The difference is that whereas in the 1982 short Kiarostami was playfully foregrounding his work as a director, including his own instructions and comments to his crew in every take, in Ten, two decades later, he’s avowedly trying to make a film without any direction at all, comparing his own function to that of a football coach, and ringing a bell between sequences as if they were separate innings. In this new film, one might alternatively say he’s proceeding more like a journalist than like a teacher.
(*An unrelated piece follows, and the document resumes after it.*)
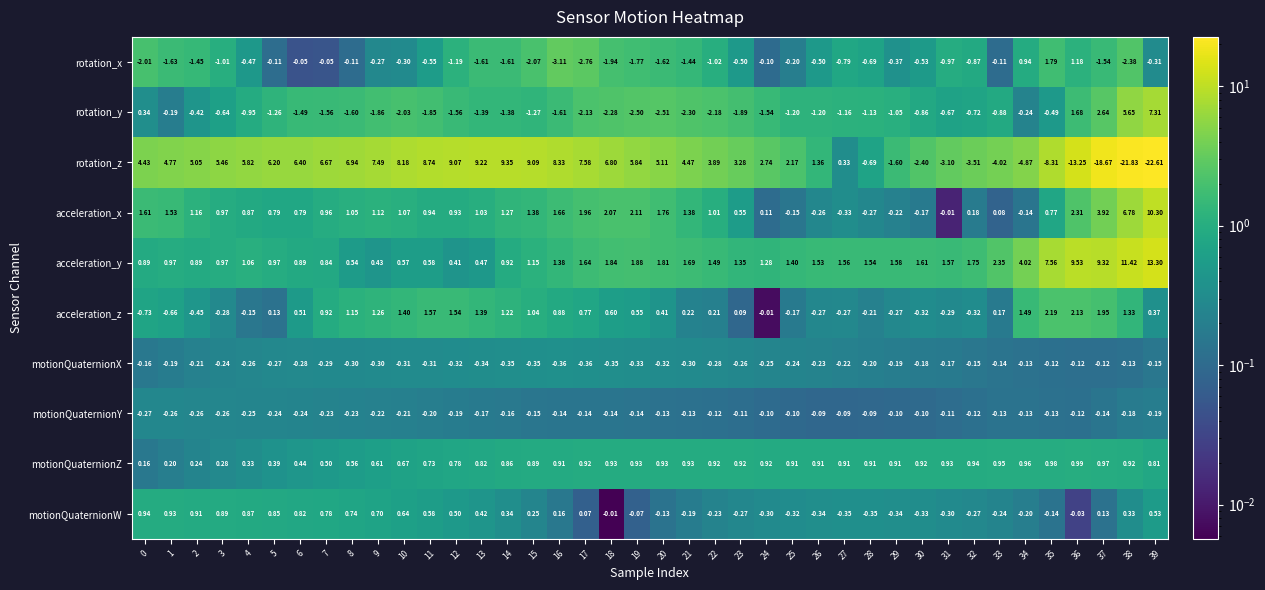

Rank the series at 22 from lowest to highest value.

rotation_y, rotation_x, motionQuaternionX, motionQuaternionW, motionQuaternionY, acceleration_z, motionQuaternionZ, acceleration_x, acceleration_y, rotation_z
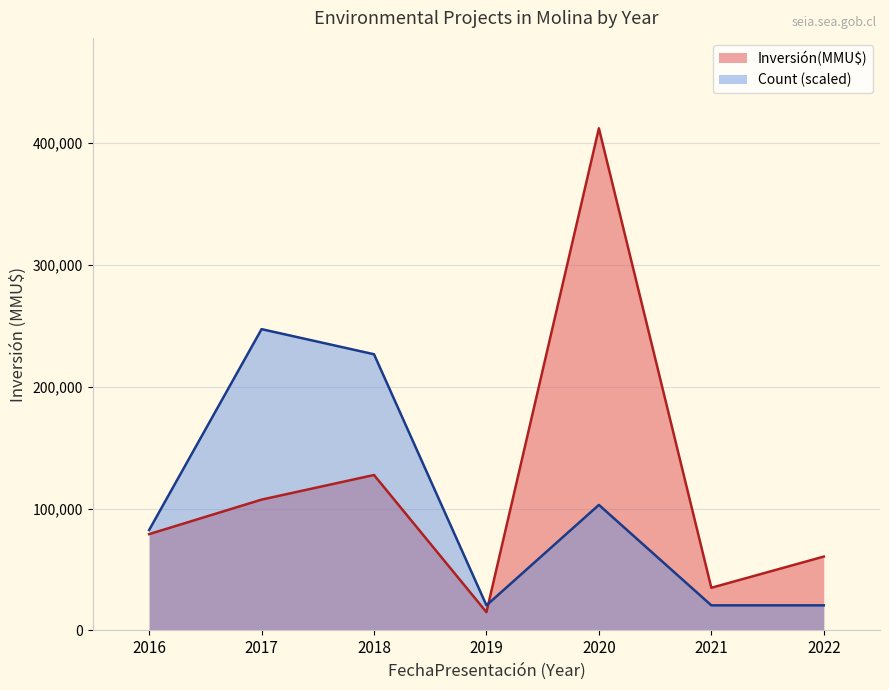

What value does the Count (scaled) series have at 2018?

226600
But as Close-up demonstrated, few modern directors handle journalism so artfully and so ambiguously.

...


全文链接:

https://jonathanrosenbaum.net/2018/04/before-he-was-famous-kiarostamis-early-shorts/

阿巴斯影展前的讲座上,btr说到阿巴斯的简单平实具有欺骗性,观众可以从不同的层面去喜欢他,越看越喜欢,越看越理解彼此之间的关联。阿巴斯的重复也蕴含着丰富,他利用重复创造了一种句法。个人对阿巴斯式重复的理解像是音乐里的模进。btr以《生生长流》为例,导演将车窗摇下来问路,有时候得到的回答是关于人生方向,有时是阶级差异,有时是确实需要高德地图。

个人来说,观影无止境,顶礼膜拜的大师不多也不少,想要借彼之慧眼来看世界的大师屈指可数,除了安德烈·塔可夫斯基,阿彼察邦,就是阿巴斯。话说怎么这么巧都是A字辈的?!

戈达尔对阿巴斯的评价近乎震天动地:电影始于格里菲斯,终于阿巴斯。对于这句评价,阿巴斯曾回应说:戈达尔现在已经不这么想了,电影不会在我这里终结,但我会让电影稍稍改变一点方向。而戈达尔又颇为婉约而机智地回应说自己不是不再喜欢,而是最近几年没再看阿巴斯的作品…

电影止于阿巴斯,是至高的赞许,细想也令人难过。